Thermal Modification of Porous Oxide Films Obtained by Anodizing of Aluminum-Magnesium Alloy

Anodizing of aluminum in acidic electrolytes leads to the formation of porous oxide films on the metal surface. Heat treatment is one of possible ways to control the functional properties of this material. In this work, anodizing of aluminum alloy A5005 in a 0.3 M solution of sulfuric acid was carried out in the kinetic mode. A multi-stage heat treatment protocol has been proposed that allows controlled two-stage crystallization of as-prepared amorphous anodic alumina with preservation of the porous structure.
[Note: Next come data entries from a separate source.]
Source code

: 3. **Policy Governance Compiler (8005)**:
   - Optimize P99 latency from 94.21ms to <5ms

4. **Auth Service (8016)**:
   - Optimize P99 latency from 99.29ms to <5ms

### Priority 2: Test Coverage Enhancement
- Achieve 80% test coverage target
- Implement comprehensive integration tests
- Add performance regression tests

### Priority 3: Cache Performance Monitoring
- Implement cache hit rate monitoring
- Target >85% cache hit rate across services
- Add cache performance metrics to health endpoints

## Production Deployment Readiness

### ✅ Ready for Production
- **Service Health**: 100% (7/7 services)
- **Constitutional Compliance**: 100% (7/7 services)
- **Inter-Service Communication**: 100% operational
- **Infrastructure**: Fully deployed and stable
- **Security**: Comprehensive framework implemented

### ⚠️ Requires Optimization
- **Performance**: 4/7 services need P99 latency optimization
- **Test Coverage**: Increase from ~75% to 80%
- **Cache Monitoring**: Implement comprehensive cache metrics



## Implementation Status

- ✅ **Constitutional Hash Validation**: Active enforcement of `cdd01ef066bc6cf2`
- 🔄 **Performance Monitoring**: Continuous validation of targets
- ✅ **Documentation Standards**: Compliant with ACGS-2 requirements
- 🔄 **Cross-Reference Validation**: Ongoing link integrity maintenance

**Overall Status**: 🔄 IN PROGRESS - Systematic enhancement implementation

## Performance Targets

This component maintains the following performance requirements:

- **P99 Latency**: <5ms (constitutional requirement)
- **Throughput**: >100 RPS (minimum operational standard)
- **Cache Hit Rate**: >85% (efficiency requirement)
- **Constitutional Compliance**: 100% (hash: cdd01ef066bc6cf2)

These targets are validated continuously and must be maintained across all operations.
At the first stage, anodic alumina crystallizes into a mixture of low-temperature Al2O3 polymorphs, accompanied by the removal of electrolyte impurities from its structure and an increase in the specific surface area to 42 m(2)/g due to the formation of a mesoporous structure. Subsequent heat treatment at 1200 degrees C leads to the formation of alpha-Al2O3 films with an average grain size of 4 mu m, with preservation of a porous structure with an average pore diameter of 26 nm. The crystallization of as-prepared amorphous anodic alumina results in an increase in its chemical stability by several orders of magnitude, which makes it possible to use the developed methods for creating membranes capable of functioning in aggressive media and catalyst carriers.